Statistical Perspectives on AI Reliability

Introduction

Artificial intelligence (AI) systems have become common in many areas, from research to practice, and even in everyday life. However, AI technologies are still in their developing stages and there are many issues that need to be addressed. Those issues include robustness, trustworthiness, safety, and reliability. In this paper, we focus on AI reliability, which is an important dimension, because the reliability of AI systems needs to be shown so that AI systems can be used with confidence. Different from other considerations, the reliability of AI systems focuses on the time dimension. That is, the system can perform its designed functionality for the intended period of time.

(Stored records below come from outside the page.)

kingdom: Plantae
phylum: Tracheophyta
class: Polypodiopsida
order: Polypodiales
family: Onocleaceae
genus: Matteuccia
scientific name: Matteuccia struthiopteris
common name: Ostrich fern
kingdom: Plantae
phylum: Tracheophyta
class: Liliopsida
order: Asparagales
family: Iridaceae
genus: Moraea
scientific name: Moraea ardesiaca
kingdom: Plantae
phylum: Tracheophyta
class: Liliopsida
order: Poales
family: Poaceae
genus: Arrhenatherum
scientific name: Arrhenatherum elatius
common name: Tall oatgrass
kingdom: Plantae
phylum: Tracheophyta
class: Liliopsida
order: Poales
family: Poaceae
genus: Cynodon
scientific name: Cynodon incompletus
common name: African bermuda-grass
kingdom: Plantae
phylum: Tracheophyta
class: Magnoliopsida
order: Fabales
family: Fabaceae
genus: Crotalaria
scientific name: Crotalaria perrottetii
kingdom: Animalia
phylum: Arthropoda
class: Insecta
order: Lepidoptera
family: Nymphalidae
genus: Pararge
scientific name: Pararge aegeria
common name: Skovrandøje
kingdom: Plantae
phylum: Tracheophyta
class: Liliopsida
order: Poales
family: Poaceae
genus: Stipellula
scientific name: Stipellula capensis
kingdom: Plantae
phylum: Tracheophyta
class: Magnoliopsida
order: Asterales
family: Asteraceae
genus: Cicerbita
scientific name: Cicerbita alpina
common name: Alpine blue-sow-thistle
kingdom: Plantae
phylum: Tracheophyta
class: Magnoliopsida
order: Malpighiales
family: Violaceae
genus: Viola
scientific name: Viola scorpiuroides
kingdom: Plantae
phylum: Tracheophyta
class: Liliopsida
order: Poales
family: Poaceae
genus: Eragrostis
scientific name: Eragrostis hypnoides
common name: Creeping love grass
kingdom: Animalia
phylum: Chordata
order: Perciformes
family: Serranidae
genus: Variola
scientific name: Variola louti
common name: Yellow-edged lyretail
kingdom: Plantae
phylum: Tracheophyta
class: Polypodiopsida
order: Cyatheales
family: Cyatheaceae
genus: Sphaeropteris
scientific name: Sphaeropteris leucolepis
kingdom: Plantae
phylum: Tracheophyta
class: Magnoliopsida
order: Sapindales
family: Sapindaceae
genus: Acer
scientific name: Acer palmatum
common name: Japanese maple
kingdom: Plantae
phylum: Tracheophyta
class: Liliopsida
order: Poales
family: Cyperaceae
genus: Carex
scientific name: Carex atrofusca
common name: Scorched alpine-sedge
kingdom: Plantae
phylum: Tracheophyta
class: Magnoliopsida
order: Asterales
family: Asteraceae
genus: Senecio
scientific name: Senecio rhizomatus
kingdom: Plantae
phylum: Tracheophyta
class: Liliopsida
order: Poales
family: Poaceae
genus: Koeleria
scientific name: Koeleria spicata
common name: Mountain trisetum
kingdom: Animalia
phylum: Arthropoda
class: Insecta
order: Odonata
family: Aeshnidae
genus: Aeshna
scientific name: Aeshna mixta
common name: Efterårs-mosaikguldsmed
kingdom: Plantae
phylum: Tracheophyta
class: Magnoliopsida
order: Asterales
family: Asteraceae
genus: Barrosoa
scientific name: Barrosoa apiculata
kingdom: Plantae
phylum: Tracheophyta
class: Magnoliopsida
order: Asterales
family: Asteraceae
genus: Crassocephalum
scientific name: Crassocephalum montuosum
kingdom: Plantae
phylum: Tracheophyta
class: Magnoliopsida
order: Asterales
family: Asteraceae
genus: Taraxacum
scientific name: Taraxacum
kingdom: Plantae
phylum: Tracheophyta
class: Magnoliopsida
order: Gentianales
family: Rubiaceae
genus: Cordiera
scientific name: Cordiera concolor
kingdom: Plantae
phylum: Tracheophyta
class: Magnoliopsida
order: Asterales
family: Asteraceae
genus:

The main goal of this post is to provide statistical perspectives on the reliability of AI systems. In particular, we introduce a so-called “SMART” statistical framework for AI reliability research, including Structure of the system, Metrics of reliability, Analysis of failure causes, Reliability assessment, and Test planning. We briefly review the traditional methods in reliability data analysis and software reliability, and discuss how those existing methods can be transformed for reliability modeling and assessment of AI systems. We also review recent developments in modeling and analysis of AI reliability, and outline statistical research challenges in the area, especially for statisticians.

We explore some research opportunities in AI reliability, including out-of-distribution de- tection, the effect of the training set, adversarial attacks, model accuracy, and uncertainty quantification, and discuss how those topics can be related to AI reliability. We provide some examples to illustrate those research opportunities. As data are essential for reliability assess- ment, we also discuss data collection and test planning for AI reliability assessment and how to improve system designs for higher AI reliability.

The Importance of AI Reliability

For any system, reliability is often of interest because failure events can lead to safety concerns. Failures of AI systems can lead to economic loss and even, in some extreme cases, lead to loss of life. For example, a failure in the autopilot system of an autonomous car can lead to an accident with loss of life. Thus, reliability is critical, especially for autonomous systems.

We introduce the “SMART” framework for AI reliability study, which contains five components. Here, the acronym “SMART” comes from the first letter of the five components below.

• Structure of the system: Understanding the system structure is a fundamental step in the AI reliability study.

• Metrics of reliability: Appropriate metrics need to be defined for AI reliability so that data can be collected over those metrics.

• Analysis of failure causes: Conducting failure analysis to understand how the system fails (i.e., failure modes) and what factors affect the reliability.

• Reliability assessments: Reliability assessments of AI systems include reliability modeling, estimation, and prediction.

• Test planning: Test planning methods are needed for efficient reliability data collection.

The ultimate goal of statistical reliability analysis is to improve designs for reliable AI systems.

Summary

In this post, e provide statistical perspectives on the reliability analysis of AI systems. The objective of the paper is to provide some general discussion with illustrations on several concrete problems, while we are not trying to be exhaustive in literature review because the AI literature is vast and involves many areas.

One challenge is the limited public availability in reliability data from AI systems, which is common for all systems and products because reliability data are usually proprietary and sensitive. Also, the collection of field test data is usually costly and time consuming. The publicly available California DMV database for AV test is one exception. For the reliability data of AI algorithms, as mentioned in Section 5.1, one can collect using in-house computing power. However, it is useful to build data repository for AI reliability datasets. As for modeling methods, Bayesian methods have been widely used in reliability (e.g., Hamada et al. 2008). Although we did not discuss Bayesian reliability in this paper, Bayesian methods can be an area that worth exploring for AI reliability modeling.